## START RECORDS FOR THE TASK

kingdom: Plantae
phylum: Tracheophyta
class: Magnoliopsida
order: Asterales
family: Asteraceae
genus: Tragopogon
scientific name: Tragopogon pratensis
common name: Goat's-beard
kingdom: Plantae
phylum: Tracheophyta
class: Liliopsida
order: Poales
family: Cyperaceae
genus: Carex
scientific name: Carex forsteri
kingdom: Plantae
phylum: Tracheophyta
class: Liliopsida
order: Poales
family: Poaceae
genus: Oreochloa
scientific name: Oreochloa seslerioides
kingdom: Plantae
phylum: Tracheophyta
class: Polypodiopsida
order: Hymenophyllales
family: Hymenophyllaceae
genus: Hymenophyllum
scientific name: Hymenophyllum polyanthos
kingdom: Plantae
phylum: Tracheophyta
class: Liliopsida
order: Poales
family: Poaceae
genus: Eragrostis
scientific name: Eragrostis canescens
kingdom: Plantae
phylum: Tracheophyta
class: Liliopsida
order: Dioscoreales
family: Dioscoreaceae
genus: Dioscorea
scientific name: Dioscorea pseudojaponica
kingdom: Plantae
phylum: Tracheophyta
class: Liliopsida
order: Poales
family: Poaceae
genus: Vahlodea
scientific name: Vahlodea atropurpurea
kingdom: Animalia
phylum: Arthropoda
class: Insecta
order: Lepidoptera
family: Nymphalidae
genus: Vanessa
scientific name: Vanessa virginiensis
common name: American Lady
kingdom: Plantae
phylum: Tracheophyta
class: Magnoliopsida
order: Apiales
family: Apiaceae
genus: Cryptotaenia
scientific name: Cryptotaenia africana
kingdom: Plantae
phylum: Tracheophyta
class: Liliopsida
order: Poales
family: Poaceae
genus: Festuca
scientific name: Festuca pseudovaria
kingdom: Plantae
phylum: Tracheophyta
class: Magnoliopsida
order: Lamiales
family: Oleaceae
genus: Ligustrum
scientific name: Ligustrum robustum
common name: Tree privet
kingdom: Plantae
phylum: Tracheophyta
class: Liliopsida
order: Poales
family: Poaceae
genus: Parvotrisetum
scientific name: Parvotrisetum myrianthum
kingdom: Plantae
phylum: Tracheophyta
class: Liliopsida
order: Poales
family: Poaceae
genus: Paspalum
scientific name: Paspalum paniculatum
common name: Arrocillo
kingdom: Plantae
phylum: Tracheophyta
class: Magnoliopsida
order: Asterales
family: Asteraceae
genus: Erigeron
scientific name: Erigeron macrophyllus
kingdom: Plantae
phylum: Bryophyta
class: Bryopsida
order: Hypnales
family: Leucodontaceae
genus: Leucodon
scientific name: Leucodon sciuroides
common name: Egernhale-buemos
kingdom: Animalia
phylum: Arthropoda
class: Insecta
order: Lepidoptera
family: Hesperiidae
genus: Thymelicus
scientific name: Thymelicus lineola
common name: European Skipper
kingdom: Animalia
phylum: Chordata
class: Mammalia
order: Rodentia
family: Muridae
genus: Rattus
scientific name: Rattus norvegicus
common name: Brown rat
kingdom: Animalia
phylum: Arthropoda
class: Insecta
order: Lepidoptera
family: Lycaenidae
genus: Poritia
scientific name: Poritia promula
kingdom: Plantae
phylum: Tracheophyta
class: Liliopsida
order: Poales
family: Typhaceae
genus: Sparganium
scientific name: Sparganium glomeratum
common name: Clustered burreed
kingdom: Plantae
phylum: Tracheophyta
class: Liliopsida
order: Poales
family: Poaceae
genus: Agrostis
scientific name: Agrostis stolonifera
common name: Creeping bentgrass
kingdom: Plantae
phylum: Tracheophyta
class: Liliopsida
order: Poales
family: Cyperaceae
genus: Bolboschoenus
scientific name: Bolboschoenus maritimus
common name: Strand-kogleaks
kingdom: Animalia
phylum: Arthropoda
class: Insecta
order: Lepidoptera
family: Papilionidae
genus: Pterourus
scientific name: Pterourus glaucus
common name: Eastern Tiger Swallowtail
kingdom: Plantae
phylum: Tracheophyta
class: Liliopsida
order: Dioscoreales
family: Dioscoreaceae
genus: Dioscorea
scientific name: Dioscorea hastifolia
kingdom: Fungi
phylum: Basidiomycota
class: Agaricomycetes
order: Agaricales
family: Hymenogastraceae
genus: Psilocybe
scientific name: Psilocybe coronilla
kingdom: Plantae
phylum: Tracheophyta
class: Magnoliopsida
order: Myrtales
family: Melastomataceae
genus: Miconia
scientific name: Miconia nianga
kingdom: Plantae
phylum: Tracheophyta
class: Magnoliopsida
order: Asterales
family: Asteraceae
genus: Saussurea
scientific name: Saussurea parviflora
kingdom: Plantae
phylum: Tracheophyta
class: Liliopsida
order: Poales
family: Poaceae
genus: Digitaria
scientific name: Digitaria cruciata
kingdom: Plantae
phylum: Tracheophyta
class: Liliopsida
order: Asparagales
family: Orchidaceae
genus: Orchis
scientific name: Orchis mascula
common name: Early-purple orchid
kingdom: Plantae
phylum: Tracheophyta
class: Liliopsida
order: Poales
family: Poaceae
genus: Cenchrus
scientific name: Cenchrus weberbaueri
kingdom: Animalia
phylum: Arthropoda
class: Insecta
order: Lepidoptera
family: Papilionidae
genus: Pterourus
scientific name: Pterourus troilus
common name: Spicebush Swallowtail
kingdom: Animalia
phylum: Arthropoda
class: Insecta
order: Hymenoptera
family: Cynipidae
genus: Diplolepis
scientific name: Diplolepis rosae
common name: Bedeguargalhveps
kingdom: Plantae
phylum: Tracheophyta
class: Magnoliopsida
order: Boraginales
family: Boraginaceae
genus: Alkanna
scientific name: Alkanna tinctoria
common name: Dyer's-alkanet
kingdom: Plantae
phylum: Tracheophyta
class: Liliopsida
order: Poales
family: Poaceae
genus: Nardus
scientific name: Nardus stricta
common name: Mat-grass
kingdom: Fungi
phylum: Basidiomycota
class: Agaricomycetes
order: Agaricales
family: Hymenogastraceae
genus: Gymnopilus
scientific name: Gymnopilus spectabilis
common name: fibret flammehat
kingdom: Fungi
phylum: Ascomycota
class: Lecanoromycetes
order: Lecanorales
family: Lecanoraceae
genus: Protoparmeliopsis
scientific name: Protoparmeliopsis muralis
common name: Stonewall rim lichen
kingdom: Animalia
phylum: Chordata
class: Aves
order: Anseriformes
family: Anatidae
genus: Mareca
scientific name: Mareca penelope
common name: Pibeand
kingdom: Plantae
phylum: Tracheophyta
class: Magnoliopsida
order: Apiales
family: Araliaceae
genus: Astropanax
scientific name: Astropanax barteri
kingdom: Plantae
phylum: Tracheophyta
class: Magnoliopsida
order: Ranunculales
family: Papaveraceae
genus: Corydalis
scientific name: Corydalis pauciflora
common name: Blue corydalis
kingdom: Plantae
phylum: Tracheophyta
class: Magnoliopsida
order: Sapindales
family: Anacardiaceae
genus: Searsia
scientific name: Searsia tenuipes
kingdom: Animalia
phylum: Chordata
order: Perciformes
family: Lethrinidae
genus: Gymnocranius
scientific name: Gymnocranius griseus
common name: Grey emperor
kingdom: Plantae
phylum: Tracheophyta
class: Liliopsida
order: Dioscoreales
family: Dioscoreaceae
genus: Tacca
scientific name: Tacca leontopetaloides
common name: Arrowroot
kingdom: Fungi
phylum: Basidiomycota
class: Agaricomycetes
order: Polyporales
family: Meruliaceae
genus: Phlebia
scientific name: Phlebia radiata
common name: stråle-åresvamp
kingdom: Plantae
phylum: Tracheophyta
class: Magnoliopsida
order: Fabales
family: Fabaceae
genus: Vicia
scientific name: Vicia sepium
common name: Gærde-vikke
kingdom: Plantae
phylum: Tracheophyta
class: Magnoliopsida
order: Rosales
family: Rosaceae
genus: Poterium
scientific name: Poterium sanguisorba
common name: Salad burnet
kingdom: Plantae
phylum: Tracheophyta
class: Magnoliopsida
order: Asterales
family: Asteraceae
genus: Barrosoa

## END RECORDS FOR THE TASK

#### DIRECTIONS FOR THIS TASK
Put the listing's lines from the one containing "family: Lethrinidae" through the one containing "order: Polyporales" into a Markdown table with the columns Row and Line, leaving out blank lines.

#### OUTPUT OF THE EXERCISE
| Row | Line |
|---|---|
| 1 | family: Lethrinidae |
| 2 | genus: Gymnocranius |
| 3 | scientific name: Gymnocranius griseus |
| 4 | common name: Grey emperor |
| 5 | kingdom: Plantae |
| 6 | phylum: Tracheophyta |
| 7 | class: Liliopsida |
| 8 | order: Dioscoreales |
| 9 | family: Dioscoreaceae |
| 10 | genus: Tacca |
| 11 | scientific name: Tacca leontopetaloides |
| 12 | common name: Arrowroot |
| 13 | kingdom: Fungi |
| 14 | phylum: Basidiomycota |
| 15 | class: Agaricomycetes |
| 16 | order: Polyporales |